Self harm, suicide, scatology, violence, vomiting and animal abuse; this play’s definitely been creative earning its 16 plus rating. Originally devised and performed in Canada, its done a road trip round Europe, and has now dropped its writer/performer in the further reaches of the city. Clutching her suitcase, Haley McGee’s character Mission Bird bounces on stage, retreats, returns, vibrating with anxiety: “I did it, but it wasn’t my fault!” Kept childlike by a series of child-unfriendly incidents, she guides the audience through a tall story, chaotically told, but carefully crafted.
Mission Bird is an aggressively distinctive creation. Cartoonishly costumed and bewigged, she bulldozes her way through her story with an edgy mixture of teenage tics, naivety and black humour. The narrative is structured by the repeated “I was like…then he was like,” slipping from jarring to invisible within minutes of the start. Haley McGee’s character has no pretensions to acting talent, struggling to find a convincingly deep voice for her suave male adversary. But she’s very much a performer, staging performance pieces and slam poetry as a way of explaining what’s going on. The first part of this play is a continual struggle to work out what it is that’s frightening her, who Irma is and what it is that she’s done.
The swamp subsides, gradually, into a murky sort of murder mystery. Mission Bird embarks on an utterly unplanned -as she takes pains to explain – escapade, which mainly involves her baffling, pestering and tormenting her chief suspect into submission.
McGee’s text has a lot of charm. Her images vary from the unlikely to baffling non-sequiturs, and her character’s voice is carefully judged; unworldly enough to make for plenty of inadvertent humour, but smart enough to outwit her suave adversary. Finding charm in its delivery is a bit harder, and its easy to see how a substantial subset of its audience could find Mission Bird infuriating and unlikeable. McGee’s detailed performance is fully realised, varied and brilliantly imagined, but its much easier to sympathise with her laundry-sniffing lyricism than her descent into nightmarish poltergeist.
The story’s progress into blood-soaked chaos isn’t the subtlest, but there’s still careful pacing, foreshadowing, and accelerating horror. There’s a kind of claustrophobia that comes from this crafting, though, with its two-and-a-half characters and endlessly repeated imagery, and the constant signposting means that there aren’t the kind of wildly unpredictable twists and turns you might hope for, either.
Being taken hostage by Mission Bird is never dull.
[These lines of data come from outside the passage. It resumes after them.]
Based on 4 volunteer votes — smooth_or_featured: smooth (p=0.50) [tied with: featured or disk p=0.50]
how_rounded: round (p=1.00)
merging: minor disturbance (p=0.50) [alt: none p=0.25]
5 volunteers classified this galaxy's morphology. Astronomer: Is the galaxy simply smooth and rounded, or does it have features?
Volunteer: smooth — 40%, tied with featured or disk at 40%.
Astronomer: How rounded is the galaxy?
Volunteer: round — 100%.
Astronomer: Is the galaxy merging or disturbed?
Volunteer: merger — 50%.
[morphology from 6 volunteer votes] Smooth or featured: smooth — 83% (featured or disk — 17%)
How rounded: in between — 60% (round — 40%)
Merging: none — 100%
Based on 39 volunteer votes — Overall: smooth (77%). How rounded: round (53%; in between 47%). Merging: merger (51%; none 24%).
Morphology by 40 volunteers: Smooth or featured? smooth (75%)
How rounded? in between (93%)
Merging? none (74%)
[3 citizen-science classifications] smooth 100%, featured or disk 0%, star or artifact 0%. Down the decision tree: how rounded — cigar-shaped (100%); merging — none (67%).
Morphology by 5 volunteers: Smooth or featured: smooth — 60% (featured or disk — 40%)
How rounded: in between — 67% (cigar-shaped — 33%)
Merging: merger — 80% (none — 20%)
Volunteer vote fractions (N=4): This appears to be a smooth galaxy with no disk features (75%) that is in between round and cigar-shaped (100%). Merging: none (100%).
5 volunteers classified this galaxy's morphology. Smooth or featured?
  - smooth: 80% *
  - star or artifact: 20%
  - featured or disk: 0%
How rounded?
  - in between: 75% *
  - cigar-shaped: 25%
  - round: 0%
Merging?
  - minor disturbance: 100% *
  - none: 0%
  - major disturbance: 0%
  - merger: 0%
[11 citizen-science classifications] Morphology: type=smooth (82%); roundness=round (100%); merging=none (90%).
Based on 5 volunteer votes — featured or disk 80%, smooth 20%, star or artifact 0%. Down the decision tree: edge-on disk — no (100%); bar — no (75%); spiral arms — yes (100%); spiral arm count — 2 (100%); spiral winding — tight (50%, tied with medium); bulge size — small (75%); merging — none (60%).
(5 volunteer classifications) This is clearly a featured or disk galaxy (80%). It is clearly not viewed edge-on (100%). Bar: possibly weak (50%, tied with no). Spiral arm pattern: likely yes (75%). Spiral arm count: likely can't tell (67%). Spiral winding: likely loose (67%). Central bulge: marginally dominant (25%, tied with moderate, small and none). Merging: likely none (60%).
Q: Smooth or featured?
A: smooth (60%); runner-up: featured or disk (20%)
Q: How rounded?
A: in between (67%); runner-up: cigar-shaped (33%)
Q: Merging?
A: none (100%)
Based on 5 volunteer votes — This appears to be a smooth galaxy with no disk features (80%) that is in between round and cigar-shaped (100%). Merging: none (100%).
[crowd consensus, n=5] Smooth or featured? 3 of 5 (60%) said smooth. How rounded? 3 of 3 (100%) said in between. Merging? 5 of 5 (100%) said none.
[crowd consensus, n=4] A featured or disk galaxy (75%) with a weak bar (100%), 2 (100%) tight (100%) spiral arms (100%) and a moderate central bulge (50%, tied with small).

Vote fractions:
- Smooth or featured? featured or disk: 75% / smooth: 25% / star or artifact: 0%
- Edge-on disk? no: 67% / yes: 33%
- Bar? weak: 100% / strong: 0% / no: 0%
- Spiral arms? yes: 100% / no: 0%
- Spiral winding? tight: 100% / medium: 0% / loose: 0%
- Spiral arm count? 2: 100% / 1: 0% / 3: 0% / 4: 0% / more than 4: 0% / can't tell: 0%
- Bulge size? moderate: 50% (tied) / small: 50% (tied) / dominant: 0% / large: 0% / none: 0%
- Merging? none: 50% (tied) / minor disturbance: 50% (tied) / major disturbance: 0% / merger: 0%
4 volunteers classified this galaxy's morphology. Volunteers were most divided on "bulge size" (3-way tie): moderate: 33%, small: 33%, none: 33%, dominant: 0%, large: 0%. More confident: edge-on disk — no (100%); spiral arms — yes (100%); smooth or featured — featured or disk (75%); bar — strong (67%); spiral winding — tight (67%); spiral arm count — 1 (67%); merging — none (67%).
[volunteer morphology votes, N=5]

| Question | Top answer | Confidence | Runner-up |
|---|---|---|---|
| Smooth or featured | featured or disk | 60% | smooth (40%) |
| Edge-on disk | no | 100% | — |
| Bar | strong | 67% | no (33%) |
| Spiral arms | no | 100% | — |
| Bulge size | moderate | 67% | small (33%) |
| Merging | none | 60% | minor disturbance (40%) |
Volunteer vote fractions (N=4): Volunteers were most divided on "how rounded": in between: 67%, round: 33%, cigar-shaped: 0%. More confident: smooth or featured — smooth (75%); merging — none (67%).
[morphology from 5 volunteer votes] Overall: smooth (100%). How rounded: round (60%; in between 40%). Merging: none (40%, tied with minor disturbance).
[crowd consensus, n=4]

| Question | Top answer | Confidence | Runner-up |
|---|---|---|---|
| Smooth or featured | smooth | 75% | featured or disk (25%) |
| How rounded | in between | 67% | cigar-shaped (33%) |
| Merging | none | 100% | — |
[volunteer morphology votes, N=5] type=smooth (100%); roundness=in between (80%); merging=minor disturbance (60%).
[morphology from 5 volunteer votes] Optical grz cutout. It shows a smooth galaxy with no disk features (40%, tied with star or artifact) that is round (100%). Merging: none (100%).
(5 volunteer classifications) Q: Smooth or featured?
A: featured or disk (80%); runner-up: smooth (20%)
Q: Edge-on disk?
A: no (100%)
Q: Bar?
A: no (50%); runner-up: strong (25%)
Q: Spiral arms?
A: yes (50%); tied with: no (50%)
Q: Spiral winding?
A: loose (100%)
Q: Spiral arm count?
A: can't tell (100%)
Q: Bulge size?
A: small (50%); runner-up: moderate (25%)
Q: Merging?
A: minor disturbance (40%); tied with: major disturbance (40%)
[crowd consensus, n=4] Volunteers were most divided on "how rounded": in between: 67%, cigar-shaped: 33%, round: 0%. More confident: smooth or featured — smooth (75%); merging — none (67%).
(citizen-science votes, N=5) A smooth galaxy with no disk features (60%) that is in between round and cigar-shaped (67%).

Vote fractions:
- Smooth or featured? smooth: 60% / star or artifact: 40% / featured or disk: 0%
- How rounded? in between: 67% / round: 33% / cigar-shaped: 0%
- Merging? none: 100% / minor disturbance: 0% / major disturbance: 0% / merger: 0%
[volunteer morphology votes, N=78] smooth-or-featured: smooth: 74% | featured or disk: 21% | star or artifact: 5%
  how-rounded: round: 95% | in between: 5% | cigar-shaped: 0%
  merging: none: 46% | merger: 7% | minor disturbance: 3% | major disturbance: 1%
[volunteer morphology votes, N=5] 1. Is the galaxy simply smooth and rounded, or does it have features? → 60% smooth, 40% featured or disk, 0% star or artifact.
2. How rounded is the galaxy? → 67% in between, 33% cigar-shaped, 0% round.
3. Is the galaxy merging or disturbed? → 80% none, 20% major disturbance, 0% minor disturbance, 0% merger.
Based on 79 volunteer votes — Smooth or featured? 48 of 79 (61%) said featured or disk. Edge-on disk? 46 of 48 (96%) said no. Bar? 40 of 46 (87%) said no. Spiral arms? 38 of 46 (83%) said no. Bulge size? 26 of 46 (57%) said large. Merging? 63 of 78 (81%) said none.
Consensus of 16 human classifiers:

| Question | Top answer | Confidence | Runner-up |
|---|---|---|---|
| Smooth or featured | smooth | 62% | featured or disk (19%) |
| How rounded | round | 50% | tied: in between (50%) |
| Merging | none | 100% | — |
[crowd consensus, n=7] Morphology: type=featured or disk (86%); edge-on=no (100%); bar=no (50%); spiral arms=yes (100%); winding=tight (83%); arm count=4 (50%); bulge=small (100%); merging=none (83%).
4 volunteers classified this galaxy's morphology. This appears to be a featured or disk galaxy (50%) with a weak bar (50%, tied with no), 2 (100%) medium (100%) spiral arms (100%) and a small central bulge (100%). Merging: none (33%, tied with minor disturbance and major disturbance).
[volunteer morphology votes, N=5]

As a character, she’s completely original and never loses the ability to disconcert, by a surprisingly probing turn of phrase, or a move of sudden daring. Her story doesn’t have quite the same power. But for its sheer, bloodsoaked mayhem, its hard to see how its climax could be bettered. After a few wobbles along the way, this vulnerable narrator grabs us by the throat and forces us to tremble, horrified, with her.